In the last fifty years, technology has transformed the world. It has enabled us to live longer, instantaneously communicate with each other across the planet and explore the tiniest bits of our world and the furthest regions of our solar system. We are only now beginning to recognize that this dizzying speed of technological advancement – resulting in exponential population growth and an insatiable appetite for energy – has impacted the natural world. In response to this recognition, markets have created a demand for technological innovation to reduce culture’s impact on the natural world. The Gwinnett Environmental & Heritage Center will usher in the new year with “The Technology of Sustainable Design”, an exhibition about new developments in sustainable design that features the work of Atlanta-based firm Houser Walker Architecture, Timmons Design Engineers, United Renewable Energy and Suniva, a world leader in solar cells. The exhibition will run from January 9 to February 27.

“The Technology of Sustainable Design” will explore how technological innovations are changing the way that our built environment is conceived and constructed.  Drawing on examples of designs by Houser Walker Architecture and Timmons Design Engineers, a solar demonstration from United Renewable Energy, as well as materials from Suniva, the exhibition will consider available and emerging technologies that can be incorporated into building design, such as energy efficient lighting or solar panels, but also explore new applications for evaluating the performance of buildings.

The exhibition will also demonstrate how Suniva’s high-efficiency silicon photovoltaic cells have resulted in clean, earth-friendly power generation that architects can incorporate into their designs, and how through the use of predictive modeling and evaluation  Timmons can improve a building’s energy performance. “The Technology of Sustainable Design” will show how architects integrate these building and evaluative technologies into a holistic vision that is beautiful, functional, and low impact.

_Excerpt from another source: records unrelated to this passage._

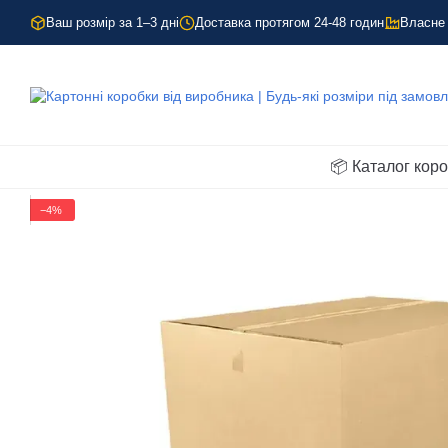
Перейти до основного контенту
Ваш розмір за 1–3 дні
Доставка протягом 24-48 годин
Власне
📦 Каталог кор
−4%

The Gwinnett Environmental & Heritage Center is an ideal location for an exhibition of this scope. Since the Center opened in 2006, it has strived to be “an exemplary, high-tech cultural center known for hands-on science exhibits and quality educational programming that inspires visitors to become better stewards of our environment.”  The 59,000 square-foot science and cultural center nestled on 233 pristine acres is also Gwinnett County’s first “green” building.

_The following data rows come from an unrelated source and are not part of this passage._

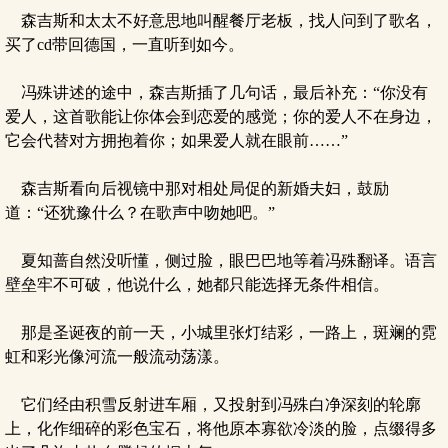
森吉斯和太太不好意思地叫醒餐厅老板，找人问到了歌名，
买了cd带回德国，一直听到如今。
冯殊讲述的途中，森吉斯插了几句话，最后补充：“你没有
爱人，这首歌能让你体会到恋爱的感觉；你的爱人不在身边，
它会代替对方拥抱着你；如果爱人就在眼前……”
森吉斯看向后视镜中那对相处局促的新婚夫妇，鼓励
道：“还犹豫什么？在歌声中吻她吧。”
夏知蔷自然没听懂，侧过脸，眼巴巴地等着冯殊翻译。语言
壁垒牢不可破，他说什么，她都只能选择无条件相信。
那是圣诞夜的前一天，小城里张灯结彩，一路上，斑斓的霓
虹和彩光像河流一般流动荡漾。
它们经由积雪反射进车厢，又投射到冯殊白净深刻的轮廓
上，化作细碎的彩色宝石，将他原本寡欲冷淡的脸，点缀得多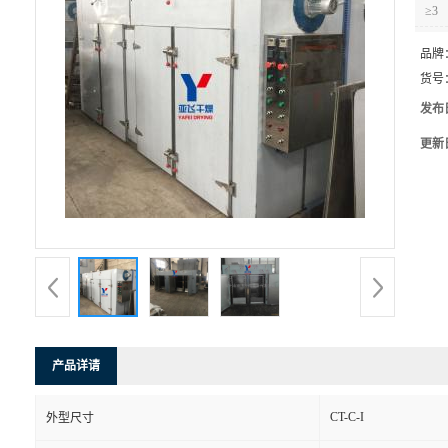
≥3
品牌
货号
发布
更新
产品详请
CT-C-I
外型尺寸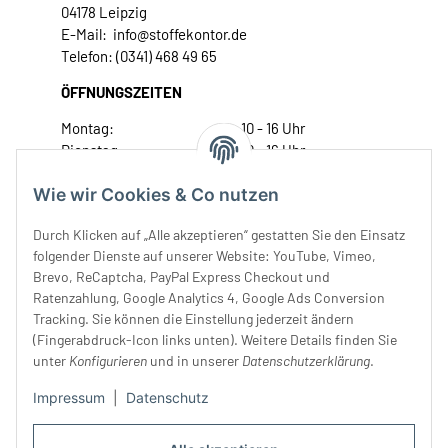
04178 Leipzig
E-Mail: info@stoffekontor.de
Telefon: (0341) 468 49 65
ÖFFNUNGSZEITEN
Montag:
10 - 16 Uhr
Dienstag:
10 - 16 Uhr
Mittwoch:
10 - 18 Uhr
Wie wir Cookies & Co nutzen
Donnerstag:
10 - 18 Uhr
Freitag:
10 - 18 Uhr
Durch Klicken auf „Alle akzeptieren“ gestatten Sie den Einsatz
Samstag:
10 - 14 Uhr
folgender Dienste auf unserer Website: YouTube, Vimeo,
Unser Service
Brevo, ReCaptcha, PayPal Express Checkout und
Ratenzahlung, Google Analytics 4, Google Ads Conversion
Tracking. Sie können die Einstellung jederzeit ändern
Rechtliches
(Fingerabdruck-Icon links unten). Weitere Details finden Sie
unter
Konfigurieren
und in unserer
Datenschutzerklärung
.
Impressum
|
Datenschutz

“As our natural resources become more utilized to sustain our population growth it is critical to understand the impacts on the management of these limited resources. We must continually learn and teach that sustainability by design is about balance. Balance between man and the earth’s natural resources are necessary to sustain a modern culture. This exhibit is a great learning and teaching tool that demonstrates the knowledge, art, and the innovative opportunities of sustainable design. If we fail to understand this critical mission then we will fail as a nation of people than can make a difference in the quality of life and survival of future generations that will inherit our cities and our short comings” Steve Cannon, Executive Director of the Gwinnett Environmental & Heritage Center.